Take a minute and try to remember back to your high school biology class. From everything I’ve ever been told, DNA is comprised of four basic nucleic acids – cytosine, guanine, adenine and thymine. The way these four bases are connected are represented in the DNA strands you see in print sometimes that look a bit like a word search puzzle (TACGGCTACATGC and so forth).
But apparently that’s not the end of the story.
Like everything else in the world, these compounds are formed by specific atomic structures of the elements. And every now and then, a slight switch in the structure of cytosine results in the creation of a slightly different version of the base nucleic acid. So with the addition of 5-methylcytosine (5-mC), there are actually five different base nucleic acids used in DNA.
But apparently that’s not the end of the story, either.

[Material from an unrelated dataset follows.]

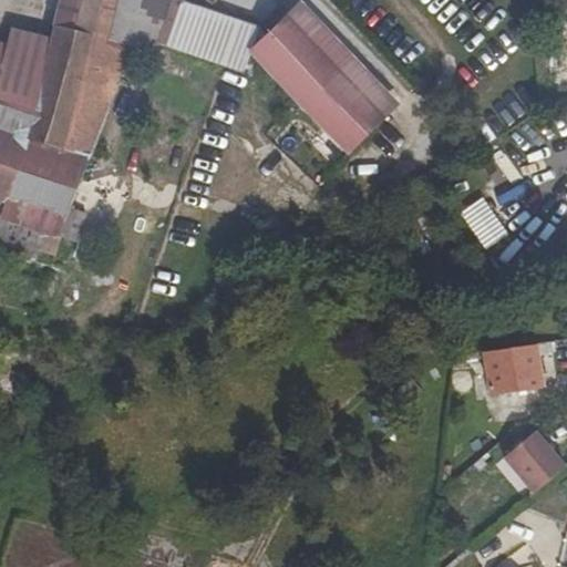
[(60,0),(51,39),(26,138),(0,129),(0,246),(37,258),(45,234),(75,244),(86,214),(70,208),(129,53),(148,0),(179,0),(182,1),(182,0),(60,0)]
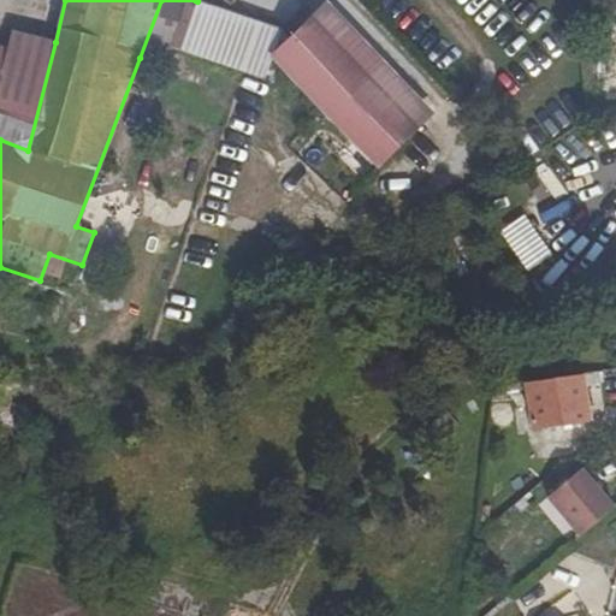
[(161,0),(140,58),(165,67),(190,0),(161,0)]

In a new paper just published by the University of Chicago’s Chuan He, there’s a sixth nucleic acid, which is yet another minor alteration to 5-mC. In short, one branch of the molecule (H3C) is replaced with another (HO) to create 5-hydroxymethylcytosine (5-hmC).
Say that five times fast.
I’m not going to try to pretend that I really understand what all that means, or that I can even successfully pronounce all of that on a consistent basis. But this much I do know for sure – the use of these slight variations of cytosine makes a different.
The new paper describes a technique recently devised that allows researchers to map the presence of 5-hmC throughout the genome. It’s close cousin 5-mC typically is found on genes that are turned off and helps silence genes that aren’t supposed to be turned on. But it appears that this new version is enriched on active genes, especially brain cells.
Another difference with 5-mC is that 5-hmC is usually on only one side of the DNA. In contrast, 5-mC is most often found symmetrically. Overall, 5-hmC is around 14 times less abundant than 5-mC. Even at sites where 5-hmC is the most abundant, it is still present at about one fifth the frequency as 5-mC.
Also, previous research has found that 5-hmC is 10 times more abundant in brain than in stem cells, so it may have an especially important role there. The only way to find out is for future research projects that use this new technique to find when 5-hmC is present and how it affects the DNA of which it is a part.
Along with colleagues at the Ludwig Institute for Cancer Research, the University of California, San Diego, and Emory University, Chuan He intends to do just that.